カウンター狙いだったか? その場を動かなかった己の愚かさを呪いながら果てるがいい!」
ワーアメーバはジンに覆い被さるように、その肉体を完全に強酸性のアメーバへと変えた! 丸呑みである。すっぽりとジンの全身を体内に取り込み、怪物は勝利を確信した。
ざぐ。
妙な音が中から響いた。
ワーアメーバがその音の正体に気づいた時──勝利の恍惚感は絶望と後悔に塗りつぶされた。
「──見つけ、ましたよ。貴方の『核』を──」
全身を焼かれながらも、隠し持っていた小刀を手に、ジンは弱々しく呟いた。
「いくら貴方でも──相手を完全に仕留めたと思い込んだ瞬間には、殺気を見せてくれましたね?」
「バ、馬鹿なァ……俺の身体に覆われたら、酸の火傷と圧迫で身動きなんざ取れる訳がねェ!」
「鍛えてますから──常日頃セニアに、殺されかけるくらい蹴られたり刺されたりしてますもん、僕」
「有り得ねえ!? そんな屁理屈通じる訳がねェだろォォォッ!?」
断末魔に似た悲痛な絶叫を上げるワーアメーバ。ジンの小刀が彼の「核」を容赦なく貫いた時──怪物の全身は弾け飛んだ!

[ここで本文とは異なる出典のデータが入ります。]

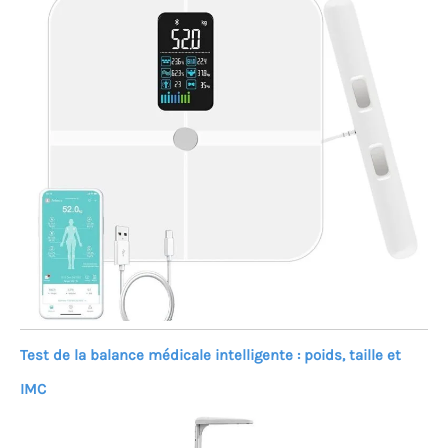
Test de la balance médicale intelligente : poids, taille et
IMC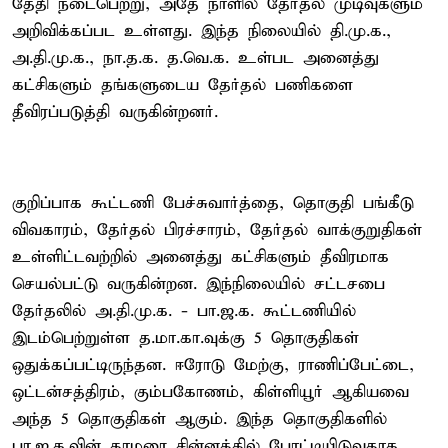
தேதி நடைபெற்று, அதே நாளில் தேர்தல் முடிவுகளும்
அறிவிக்கப்பட உள்ளது. இந்த நிலையில் தி.மு.க.,
அ.தி.மு.க., நா.த.க. த.வெ.க. உள்பட அனைத்து
கட்சிகளும் தங்களுடைய தேர்தல் பணிகளை
தீவிரப்படுத்தி வருகின்றனர்.
குறிப்பாக கூட்டணி பேச்சுவார்த்தை, தொகுதி பங்கீடு
விவகாரம், தேர்தல் பிரச்சாரம், தேர்தல் வாக்குறுதிகள்
உள்ளிட்டவற்றில் அனைத்து கட்சிகளும் தீவிரமாக
செயல்பட்டு வருகின்றன. இந்நிலையில் சட்டசபை
தேர்தலில் அ.தி.மு.க. - பா.ஜ.க. கூட்டணியில்
இடம்பெற்றுள்ள த.மா.கா.வுக்கு 5 தொகுதிகள்
ஒதுக்கப்பட்டிருந்தன. ஈரோடு மேற்கு, ராணிப்பேட்டை,
ஒட்டன்சத்திரம், கும்பகோணம், கிள்ளியூர் ஆகியவை
அந்த 5 தொகுதிகள் ஆகும். இந்த தொகுதிகளில்
பா.ஜ.க.வின் தாமரை சின்னத்தில் போட்டியிடுவதாக,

「僕とセニアの愛が分からない貴方には──理解できないでしょうね。
実は僕、ちょっと怒ってたんです。もしもあの時、僕が割って入るのが少しでも遅れたら──セニアに一生ものの傷が残るところでしたから」
(でも確かに貴方は強かった。
あと少しで意識を持っていかれるところ、でした──)
フリルの服どころか、下着すらも酸に焼かれ、その身体も『気』で防御したとはいえ、危険な域の火傷を負っている。
しぶとさに定評のあるジンといえど、この深手には流石に膝をついてしまった。もしこの瞬間を襲われたら、彼になす術はなかっただろう。
しかし心配はしていなかった。すでに辺りは沈黙していた。
セニアが──彼の信頼する女忍者がすでに、海賊団を殲滅していたのだ。
「──ふう。数が多かったからちょっとばかし時間かかっちゃったわ」
船長も含め、全ての海賊たちを切り伏せてからセニアは一息ついた。
呼吸もさほど乱れておらず、身体には傷らしい傷もない。イザリ家の忍者としての彼女の腕前は、確かなものであった。